▶ **Exercise tasks**
**1.** Reproduce verbatim the portion of the passage on Cisco's UCS and the Vblock that runs from "The presentation noted" up to and including "a Cisco exclusive.".
**2.** Carry on the passage about Cisco's UCS and the Vblock from its final sentence.
*** Opening of Text for analysis ***
Here is a simplified figure of the components, courtesy of Cisco.
The presentation noted several unique Cisco features:
- Memory extension. Cisco blade servers support up to 48 DIMMs due to a custom mux/demux chip they developed. Enables a 96 GB server using low-cost 2 GB DIMMs.
- Hypervisor bypass. Bypass the softswitch to go direct to the NIC using Single Root I/O Virtualization – which is part of the PCI spec, not a Cisco exclusive.
- Exceptional automation. Blades are highly stateful – MAC addresses, BIOS settings, vLANs – are put in an XML file so you configure the blade once and apply forever with compatible blades. Settings can be applied to either a blade or a particular slot. Removes much sysadmin drudgery.
That was just the Cisco-owned UCS story. But VMware and storage are needed to create a virtualized infrastructure. Enter, in this instantiation, EMC and the Vblock. Cisco is also working with NetApp and probably others,
A Vblock is an engineered, tested, supported and validated package of components from the 3 vendors. You buy the package – which has some configuration flexibility – and you get a single support group, not finger pointing between 3 companies.
This is supposed to make for rapid implementation of new infrastructure along with the management advantages of UCS. Acadia, the new services company the 3 have put together, provides Build, Operate & Transfer (BOT – a new TLA?) services.
Sounds good. I can’t recall a similar level of advertised integration among 3 major vendors before.
The StorageMojo take
I’m just as mystified as ever about what they’re thinking.
The looming question is: do enough customers want to buy “unified” systems? This is, after all, only a distributed mainframe – and the mainframe spending percentage has been shrinking for decades.
Consolidation is inevitable: IT has standardized on a few platforms, and can standardize on a few suppliers. But do those suppliers need to be vertically integrated?
Only when it makes sense. Oracle/Sun has the better argument: when you know exactly what you want from your database, we’ll sell you an integrated appliance that will do exactly that. And it’s fine if you roll your own.
But those are industry-wide issues. There are UCS/VCE specific issue as well:
- Cost. All the integration work among 3 different companies costs money. They aren’t replacing existing costs – they are adding costs. Without, in theory, charging more.
*** Close of Text for analysis ***
*** Opening of Records shown ***
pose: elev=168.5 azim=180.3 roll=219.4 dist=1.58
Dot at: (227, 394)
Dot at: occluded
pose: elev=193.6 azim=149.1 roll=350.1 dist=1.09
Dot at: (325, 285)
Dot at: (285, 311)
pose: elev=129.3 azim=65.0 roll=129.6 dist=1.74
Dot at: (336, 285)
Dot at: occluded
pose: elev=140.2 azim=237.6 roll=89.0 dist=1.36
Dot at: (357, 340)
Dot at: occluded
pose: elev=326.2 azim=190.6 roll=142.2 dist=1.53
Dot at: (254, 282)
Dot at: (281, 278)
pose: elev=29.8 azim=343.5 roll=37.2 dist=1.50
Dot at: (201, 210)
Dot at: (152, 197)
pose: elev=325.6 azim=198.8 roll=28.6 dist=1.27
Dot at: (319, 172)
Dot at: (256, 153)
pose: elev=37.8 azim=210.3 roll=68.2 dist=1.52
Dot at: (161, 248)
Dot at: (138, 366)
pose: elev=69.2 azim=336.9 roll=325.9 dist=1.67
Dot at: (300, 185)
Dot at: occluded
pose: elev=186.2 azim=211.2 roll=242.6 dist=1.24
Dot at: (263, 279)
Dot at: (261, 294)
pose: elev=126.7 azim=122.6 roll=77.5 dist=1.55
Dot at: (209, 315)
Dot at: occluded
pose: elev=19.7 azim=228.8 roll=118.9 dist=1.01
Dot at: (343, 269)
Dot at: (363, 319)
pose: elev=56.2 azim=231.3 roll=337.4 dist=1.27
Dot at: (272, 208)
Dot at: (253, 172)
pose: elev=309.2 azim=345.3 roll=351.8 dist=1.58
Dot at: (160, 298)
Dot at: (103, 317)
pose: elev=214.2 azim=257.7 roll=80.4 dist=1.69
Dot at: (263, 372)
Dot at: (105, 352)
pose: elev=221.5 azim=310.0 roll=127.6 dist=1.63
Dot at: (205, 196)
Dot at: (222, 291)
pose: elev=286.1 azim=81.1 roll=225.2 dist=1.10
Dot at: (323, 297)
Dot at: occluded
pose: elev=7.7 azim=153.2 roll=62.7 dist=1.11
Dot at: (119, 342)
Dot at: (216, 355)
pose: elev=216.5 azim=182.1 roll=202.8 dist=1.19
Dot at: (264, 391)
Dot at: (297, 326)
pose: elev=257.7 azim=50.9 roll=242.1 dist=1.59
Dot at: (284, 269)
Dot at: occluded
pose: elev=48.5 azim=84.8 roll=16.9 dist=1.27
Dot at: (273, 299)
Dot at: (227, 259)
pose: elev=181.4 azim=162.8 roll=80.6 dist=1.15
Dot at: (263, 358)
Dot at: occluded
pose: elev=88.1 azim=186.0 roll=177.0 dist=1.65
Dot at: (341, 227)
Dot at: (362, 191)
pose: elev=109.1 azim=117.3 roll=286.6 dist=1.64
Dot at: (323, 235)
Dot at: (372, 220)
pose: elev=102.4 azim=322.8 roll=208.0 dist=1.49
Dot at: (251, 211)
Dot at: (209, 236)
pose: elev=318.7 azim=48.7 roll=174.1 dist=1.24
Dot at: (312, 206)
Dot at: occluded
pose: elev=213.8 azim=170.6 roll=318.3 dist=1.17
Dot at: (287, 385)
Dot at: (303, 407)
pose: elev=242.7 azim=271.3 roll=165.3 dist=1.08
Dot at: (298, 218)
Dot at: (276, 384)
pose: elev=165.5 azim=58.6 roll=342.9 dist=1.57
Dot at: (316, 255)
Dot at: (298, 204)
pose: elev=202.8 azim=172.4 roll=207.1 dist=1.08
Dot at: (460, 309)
*** Close of Records shown ***
▶ **Results by task**
**1.**
The presentation noted several unique Cisco features:
- Memory extension. Cisco blade servers support up to 48 DIMMs due to a custom mux/demux chip they developed. Enables a 96 GB server using low-cost 2 GB DIMMs.
- Hypervisor bypass. Bypass the softswitch to go direct to the NIC using Single Root I/O Virtualization – which is part of the PCI spec, not a Cisco exclusive.

**2.**
- Lock-in. UCS/Vblock is, effectively, a mainframe with a network backplane.
- Barriers to entry. Are there any? Cisco flagged hypervisor bypass and large memory support as unique value-add – and neither seems any more than a medium-term advantage.
- BOT? Build, Operate, Transfer. In theory Vblocks are easier and faster to install and manage. But customers are asking that Acadia BOT their new Vblocks. The customer benefit over current integrator practice? Lower BOT costs? Or?
- Price. The 3 most expensive IT vendors banding together?
- Longevity. Industry “partnerships” don’t have a good record of long-term success. Each of these companies has its own competitive stresses and financial imperatives, and while the stars may be aligned today, where will they be in 3 years? Unless Cisco is piloting an eventual takeover.
The enterprise IT industry is consolidating. HP, the world’s largest computer company, appears strong but is vulnerable – or at least John Chambers, Cisco’s CEO, thinks so.
Cisco, dominating network switches, needs new worlds to conquer. Large switches have been specialized blade servers – CPU and I/O – for decades, so why not take the next step?
But Cisco is responding not to customer demand, but to Google and Amazon. Their vast commodity infrastructures, linked by – horrors! – cheap unmanaged switches is Cisco’s nightmare. If CFOs understood that much of IT could be migrated to that model over the next decade, Cisco’s margins and influence would be devastated.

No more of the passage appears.